Last week, movie distributors and exhibitors gathered in Las Vegas for CinemaCon. Among other things, the convention serves as an opportunity for the distributors to brag about their past year at the box office, and to show off product from the next year or two.
Distilling a four-day convention down to a few bullet points is tough, but below are some key takeaways from the various studio presentations.
'Apes' and 'Godzilla' rule.
Among big-budget Summer movies, Godzilla and Dawn of the Planet of the Apes probably received the strongest response. The Godzilla footage was an extension of what's already been seen, though it was still very encouraging. Taking the stage afterwards, Adam Sandler said "Forget about Blended, how about that f—-ing Godzilla?" That nicely sums up the reaction.
Meanwhile, the Dawn of the Planet of the Apes footage was also very impressive. Aside from outlining the story—a logical post-apocalyptic extension of the last movie—it also included some great shots of apes riding horses and wielding human weaponry. No question about it, this is going to earn much more than Rise ($482 million) at the worldwide box office.
Did you know there's a new 'Spider-Man' movie on the way?
Outside of the presentation hall, there were four spots for movie posters. Most studios used each spot for an individual title; in contrast, Sony placed The Amazing Spider-Man 2 in all four (in different languages, at least). More importantly, Sony showed off a whopping 30 minutes of Spider-Man at the end of their presentation.
There were pros and cons to the footage, but the overall message was clear: the upcoming superhero sequel is a very, very big deal. With a major marketing push coming up in the next five weeks, it's a safe bet that The Amazing Spider-Man 2 will match its predecessor's $752 million worldwide haul.
'Million Dollar' word of mouth.
Ahead of a screening of Million Dollar Arm, Disney chairman Alan Horn described it as the highest-testing movie he's ever worked on. While I can't officially comment on what I saw yet, I will say that the movie received very positive reactions (think The Blind Side, but baseball). The comedy/drama may not get off to a huge start when it opens in May, but look for it to hold well through Father's Day in June.
'Unbroken' is an early Oscar favorite.
The CinemaCon audience was treated to early looks at David Fincher's Gone Girl and David Ayer's Fury, both of which are considered possible awards contenders. Unfortunately, they were no match for director Angelina Jolie's Unbroken, which showed off around 10 minutes of really strong footage.

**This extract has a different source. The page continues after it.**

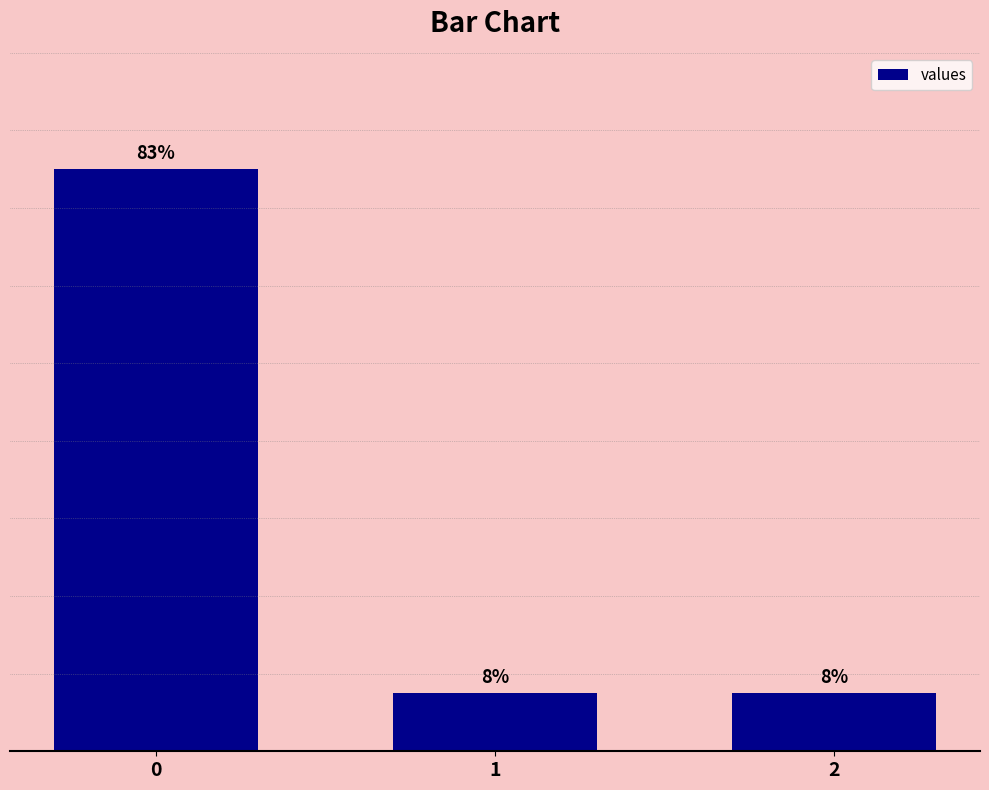

Are the bars horizontal?

No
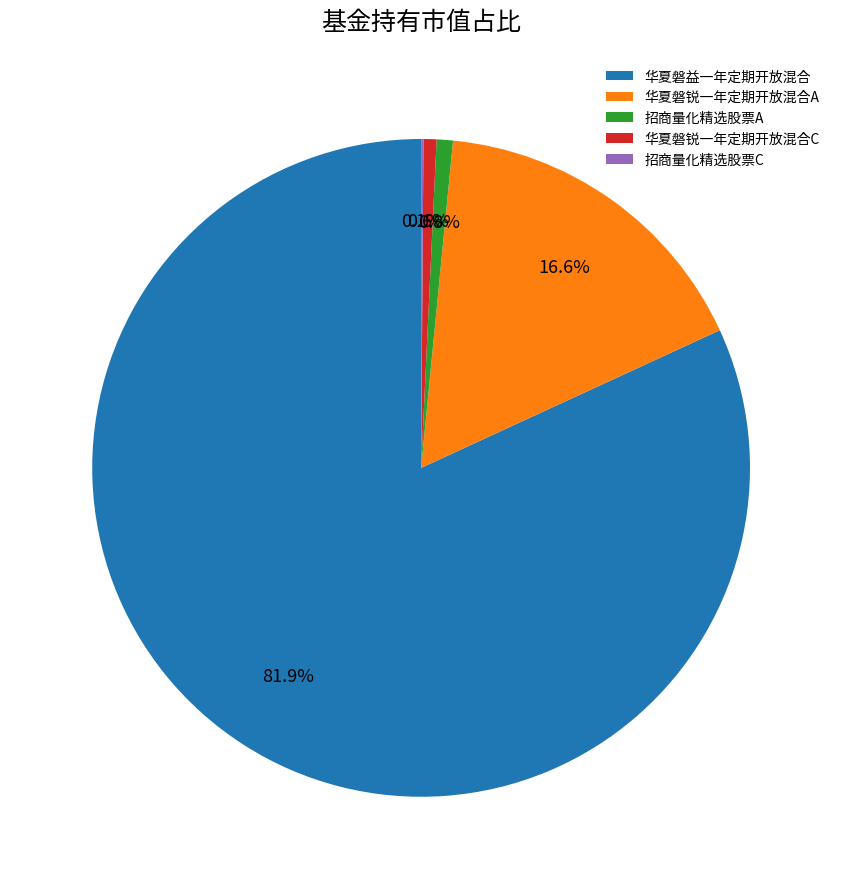

To the nearest percent, what percentage of the pie is 华夏磐益一年定期开放混合?

82%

While the movie's lack of stars could make it a tough sell, the book is quite popular, and the themes of courage and survival will likely resonate with audiences. If the movie gets some awards buzz as well, it could be a surprise box office hit in December.
'Fifty Shades' is a romance.
In one of the bigger surprises of CinemaCon, Universal premiered what was essentially an early trailer for Fifty Shades of Grey. From what was on display, it's clear that Universal is positioning this as a romance that just so happens to have some sadomasochistic elements. While fans of the book may not be thrilled with this, it does seem to be the best approach to filling seats next Valentine's Day.
What about Aaron Cross?
Universal Pictures wasn't shy about the fact that their 2015 lineup is stacked. Their presentation included references to—and in some cases, footage from—five franchise titles in 2015: Fast & Furious 7, Pitch Perfect 2, Ted 2, Jurassic World and Minions. Conspicuously missing was the new Bourne movie, which Universal has scheduled for August 2015.
The last Bourne movie—and the first without Matt Damon—earned $276 million worldwide. That's not a bad haul, though it doesn't help that moviegoers weren't exactly thrilled about the story of Aaron Cross and his search for chems (it has a 6.7 rating on IMDb, which is weak for an action movie). While we're going to assume Universal is still moving forward with another entry, the lack of a mention still seems noteworthy.
Movies are an international business…
At a "State of the Industry" presentation, MPAA chairman Chris Dodd revealed that international markets accounted for 70 percent of worldwide box office in 2013. That's up from 64 percent in 2009.
This growth can be attributed in part to rapid expansion in China, which grew 27 percent to $3.6 billion (a new high for a market outside of the U.S.). With around a dozen new screens being built each day, Hollywood movies are only going to become more and more geared towards China in the next few years.
… But we also still love our comedies.
Even though they don't play particularly well out of the U.S., the studios are doubling down on comedies: from the last weekend of April through the last weekend in July, the major studios are planning to release eight comedies. Most of these are from Universal and Sony, who have three each on the schedule.
Historically, studios have saved their biggest movies for five months a year (May, June, July, November, December). At CinemaCon, numerous studios made mention of the fact that there are, in fact, 12 months a year, and well-marketed quality movies can thrive anywhere on the schedule.